Matthew Parlow, Dean and Donald P. Kennedy Chair in Law, Chapman University Dale E. Fowler School of Law
Amira Hasenbush, Jim Kepner Law and Policy Fellow, the Williams Institute, UCLA School of Law
Kimberly LaSalle, Principal, Law Offices of Kimberly LaSalle; President, Thurgood Marshall Bar Association (Moderator)
Patricia Leary, Distinguished Teaching Professor of Law, Whittier Law School
Susan Shelley, Editorial Writer and Columnist, Orange County Register
Sammy Rangel, Co-founder and Executive Director, Life After Hate, Inc.; Founder, Formers Anonymous; Author
Andres Bustamante, Principal, Law Offices of Andres Bustamante; Immigration Rights Advocate
Karina Gutierrez, Staff Attorney, Public Law Center Immigration Law Section
Julie Marzouk, Assistant Professor, Clinical Faculty, Co-Director, Bette and Wylie Aitken Family Protection Clinic, Chapman University Dale E. Fowler School of Law (Moderator)
Edna Monroy, Author, Immigrant Advocate
Lucas Botello, Campaign Manager, Sam Jammal for Congress (California’s 39th Congressional District)
Kurt Eggert, Professor of Law, Director, Alona Cortese Elder Law Center, Chapman University Dale E. Fowler School of Law (Moderator)
Mirielle Jacobson, Associate Professor of Economics and Public Policy, Director, Center for Health Care Management and Policy, UCI Paul Merage School of Business
Alan Sedley, Partner, Sedley Health Law Group
Manohar Sukumar, Lead Staff Attorney, Public Law Center
The symposium opened with the panel “Who Watches the Watchmen?: Civil Rights and Accountability Under the New Administration,” which looked at the Department of Justice’s shift to socially conservative positions on major cases involving civil rights. The second panel, “’Crimmigration’: A Critical Look at Rationales for Increasing Deportation,” explored the intersection between border security, the human rights of those crossing the border, and related policies. The day ended with “American Health Care in the Face of Current Reform Efforts: How Much Should the Public Expect from Government Programs and Why?,” which analyzed how history has influenced the Affordable Care Act and provided predictions about the future of the healthcare industry.
“There is nothing more important than having symposia where we talk about issues and try to educate people, provide information, and have civil discussions,” Fowler School of Law Dean Matt Parlow said.
In his keynote luncheon address, Rangel spoke about his path to becoming involved in Life After Hate, as well as his approach to working as a counselor with troubled populations. Life After Hate, founded in 2011 by former members of the far-right extremist movement, works with individuals who wish to leave a life of hate and violence.
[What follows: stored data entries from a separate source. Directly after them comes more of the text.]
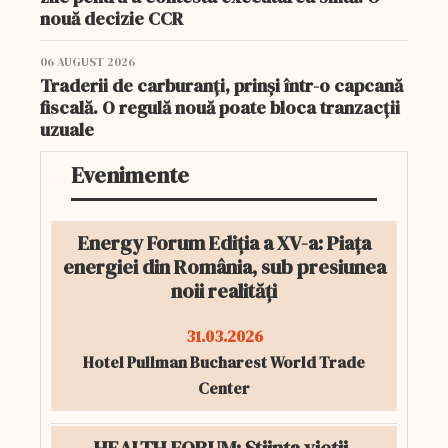
nouă decizie CCR
06 AUGUST 2026
Traderii de carburanți, prinși într-o capcană
fiscală. O regulă nouă poate bloca tranzacții
uzuale
Evenimente
Energy Forum Ediția a XV-a: Piața
energiei din România, sub presiunea
noii realități
31.03.2026
Hotel Pullman Bucharest World Trade
Center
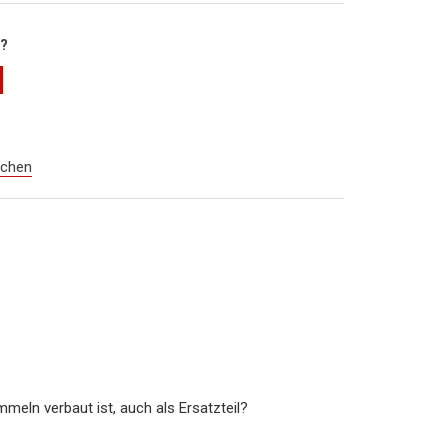
h?
ichen
meln verbaut ist, auch als Ersatzteil?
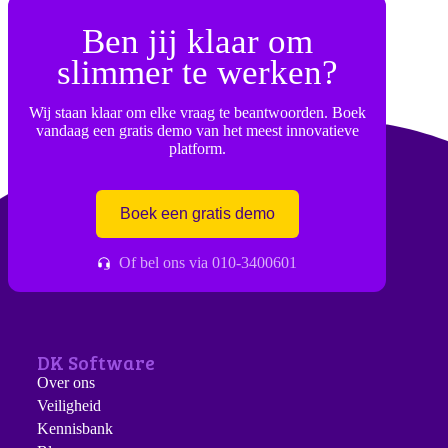
Ben jij klaar om
slimmer te werken?
Wij staan klaar om elke vraag te beantwoorden. Boek
vandaag een gratis demo van het meest innovatieve
platform.
Boek een gratis demo
Of bel ons via 010-3400601
DK Software
Over ons
Veiligheid
Kennisbank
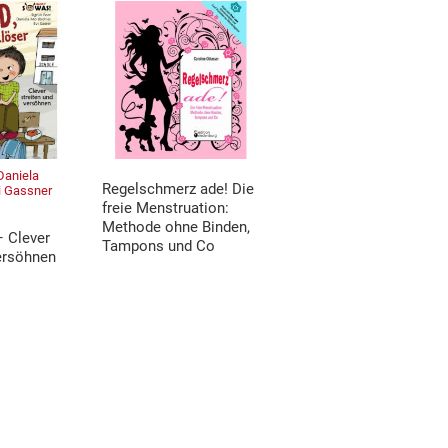
 Daniela
Regelschmerz ade! Die
vi Gassner
freie Menstruation:
Methode ohne Binden,
– Clever
Tampons und Co
versöhnen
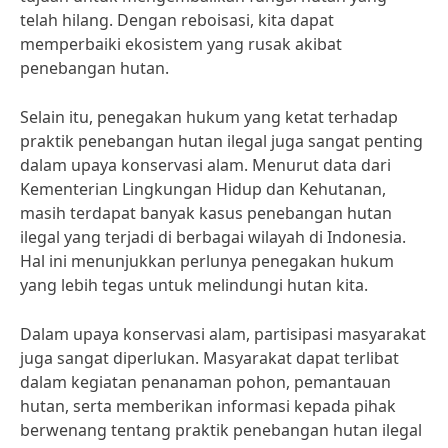
telah hilang. Dengan reboisasi, kita dapat
memperbaiki ekosistem yang rusak akibat
penebangan hutan.
Selain itu, penegakan hukum yang ketat terhadap
praktik penebangan hutan ilegal juga sangat penting
dalam upaya konservasi alam. Menurut data dari
Kementerian Lingkungan Hidup dan Kehutanan,
masih terdapat banyak kasus penebangan hutan
ilegal yang terjadi di berbagai wilayah di Indonesia.
Hal ini menunjukkan perlunya penegakan hukum
yang lebih tegas untuk melindungi hutan kita.
Dalam upaya konservasi alam, partisipasi masyarakat
juga sangat diperlukan. Masyarakat dapat terlibat
dalam kegiatan penanaman pohon, pemantauan
hutan, serta memberikan informasi kepada pihak
berwenang tentang praktik penebangan hutan ilegal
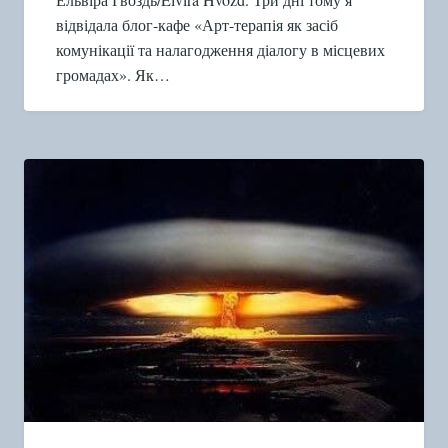
відвідала блог-кафе «Арт-терапія як засіб
комунікації та налагодження діалогу в місцевих
громадах». Як…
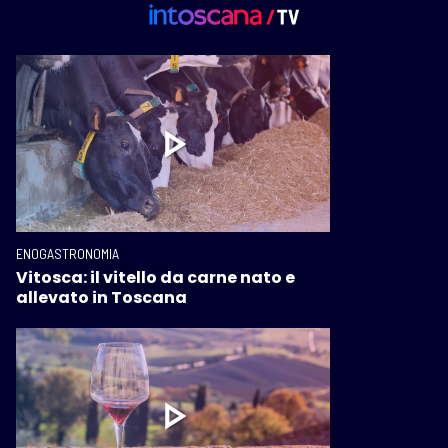
ENOGASTRONOMIA
Vitosca: il vitello da carne nato e
allevato in Toscana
Rangel encouraged the audience to avoid quick judgments of people or groups and to practice compassion to help heal communities torn apart by hatred.
In discussing his own life path, Rangel described how he ran away from home to escape abusive parents at age 11 and began a criminal lifestyle that lasted for more than a decade, culminating in years of incarceration. Rangel eventually turned his life around, earning a Master of Social Work degree, cum laude, from Loyola University Chicago.
In recounting his life in prison, he told of being labeled as “incorrigible” by prison counselors and asked the audience to consider how the country’s judicial system can be changed to avoid reinforcing criminal behavior. His also shared insights into his work on a five-year project with the Department of Justice, where he developed a new approach to working with inmates and former inmates that significantly reduced rates of recidivism.
“Until we start talking about what it takes to pull people out of these systems that are broken; until we can reconnect with their humanity and help them reconnect with their own levels of humanity; we’re not going to be effective in any strategy that we try,” Rangel said. “No one is irredeemable, and no one is incorrigible, and no one is broken beyond repair.”
In addition to the annual symposium, the Diversity and Social Justice Forum publishes an online publication that addresses practice-oriented issues of social justice.